Words influence how we interpret the world. The words “social distancing” are not an accurate description of what we need to be doing.
And I am not doing it.
I am physically distancing and socially leaning in. Hard.
I have plenty of experience social distancing, and so do many others who have dealt with infertility and family-building challenges. It was a mix of choice and, at times, necessity.
Do I attend the baby naming or the party full of kids that will make me sad? Can I skip some time with my family at the holidays so I don’t have to deal with them asking about having children? I just had another hormone surge, or bad test result, or failed cycle, or pregnancy loss and I don’t think I can handle being social. How do I answer if someone asks me if I want a drink, and I’m not drinking because I’m trying to get pregnant. I might lose it if one more person asks me when I’m going to have kids. I’m just not going to be social right now.
That is social distancing.
Staying at home because we are trying to protect ourselves and the vulnerable in our community and our health care system by slowing down the spread of a virus requires physical distancing.
Our entire society is desperately trying to be social while doing that.
I have been blessed to have three children through the course of my fertility struggles. Between them, we have an average of seven online kid gatherings per day. We talk to our neighbors’ kids through the fence. I’ve had two online girls’ nights.
Online meetings are continuing as usual at work. Our neighbors join us for “happy hour” standing in our driveways, physically separated, with whiskey, wine, tea or hot cocoa. Already they’ve been saying this ought to be a tradition. Online trivia nights on Sundays also have started.
Our life is quite different than it was two weeks ago, but we are connecting socially.
To be sure, we are stressed and strained. Emotions run high and, hour to hour, we may struggle between motivation and the drain of being physically isolated.
The feelings of social distance are real, but this is a result of physical distancing. We cannot change that for a while, but as I learned from my own experiences with infertility, part of social distance is a choice. We can also reach out to break through some of it with whatever means possible. More on that in a minute.
One of the core ideas in Judaism, and in spirituality in general, is that humans live through relationships — with community, friends, family and God.
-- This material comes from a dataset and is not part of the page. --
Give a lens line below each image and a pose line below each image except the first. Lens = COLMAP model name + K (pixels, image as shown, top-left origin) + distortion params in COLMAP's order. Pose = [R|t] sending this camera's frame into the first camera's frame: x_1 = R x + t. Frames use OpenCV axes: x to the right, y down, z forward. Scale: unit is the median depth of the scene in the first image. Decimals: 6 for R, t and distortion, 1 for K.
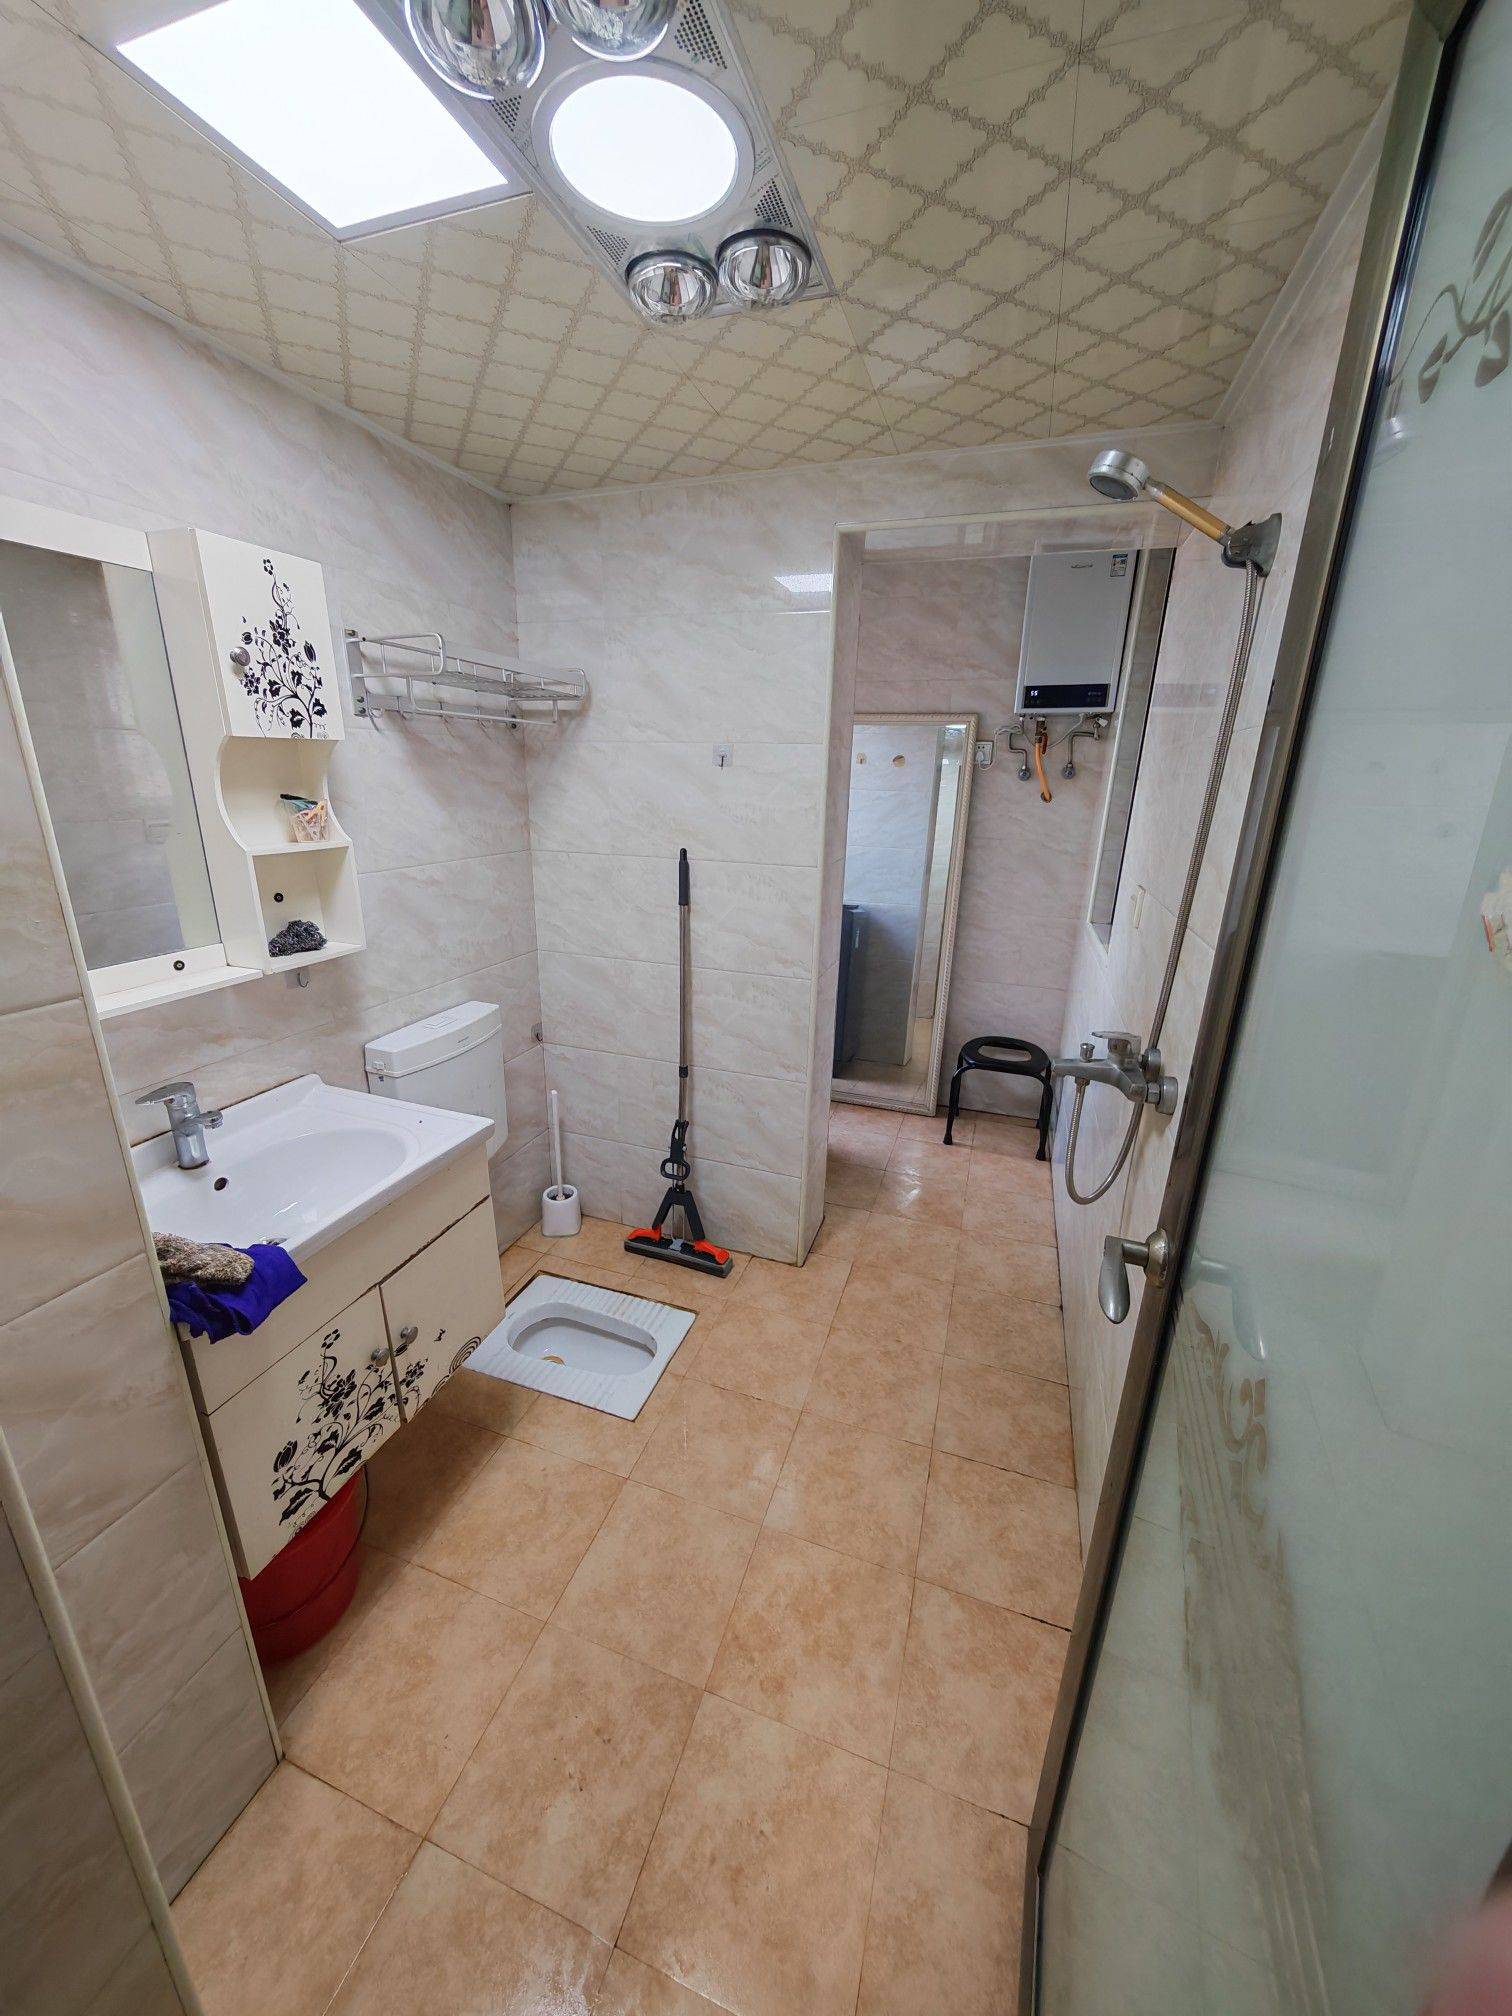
lens RADIAL K [[744.7, 0, 753.8], [0, 744.7, 1011.0], [0, 0, 1]] dist [-0.002762, -0.000415]
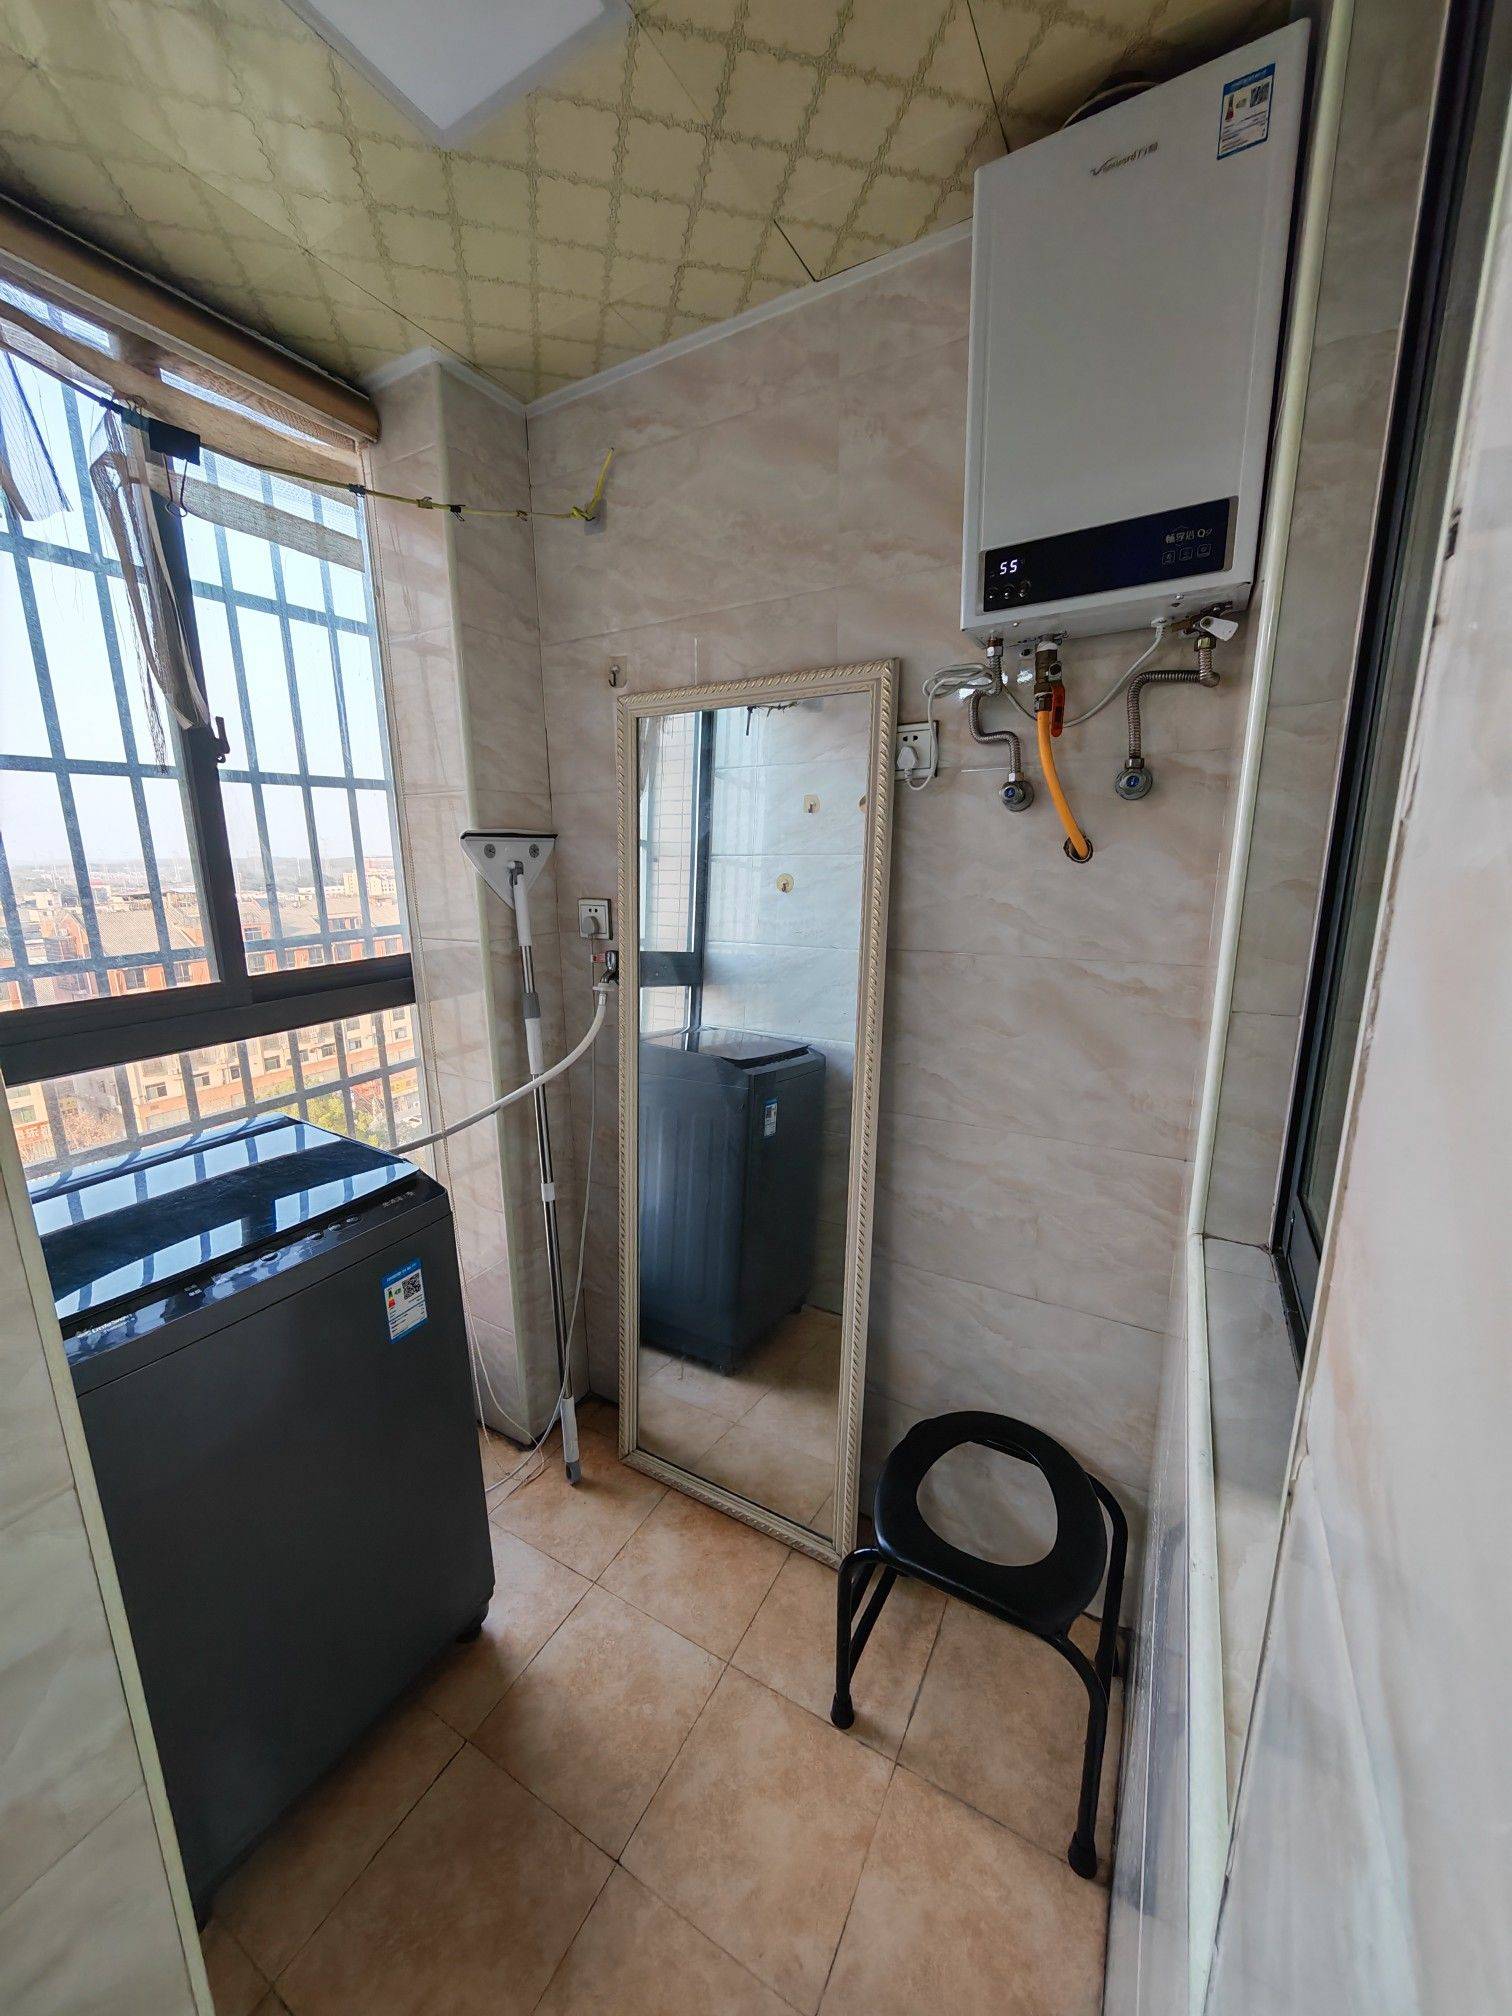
lens RADIAL K [[744.7, 0, 754.8], [0, 744.7, 1005.7], [0, 0, 1]] dist [-0.002762, -0.000415]
pose [[0.983097, 0.007530, -0.182930, 0.301897], [-0.026760, 0.994333, -0.102883, -0.164000], [0.181118, 0.106039, 0.977728, 0.605294]]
Our spiritual lives are based on connections. We experience everything and everyone through our relationship with them. Now is the time to focus on those relationships, lean in to them, hold them as tightly as possible, keep them strong, even if there is physical isolation.
This is a beautiful concept for adults to appreciate — and kids, too.
My children have a book about the invisible lines of connection we all have to people even when we don’t see them. It’s called love. As adults, we know this love has many levels: social, emotional and spiritual. In these times of facing Covid-19, everyone of all ages can take stock of those connections, socially, emotionally and spiritually.
Take a moment alone or with others in your home and be still. Close your eyes and do a social connection inventory. Who do you care about? Who could you help with a call, an email, a food drop-off, a card, etc.?
Think of the ways that others have helped you. Recall a moment of holding hands or sitting side by side near someone and feel the presence in your body of those others in your life. Try to feel connected to the Life Force that surrounds you or whatever your idea of God may be. Then bring yourself back to where you are.
Maybe you can turn these connections into action. Either way, let the connections sustain you for a while.
Social distance can be a choice. Right now, our physical distance is not. So rather than making social distancing part of your physical distancing, lean in. Maintain or expand your connections socially (and beyond) as much as you can.
May they sustain you through the physical distancing.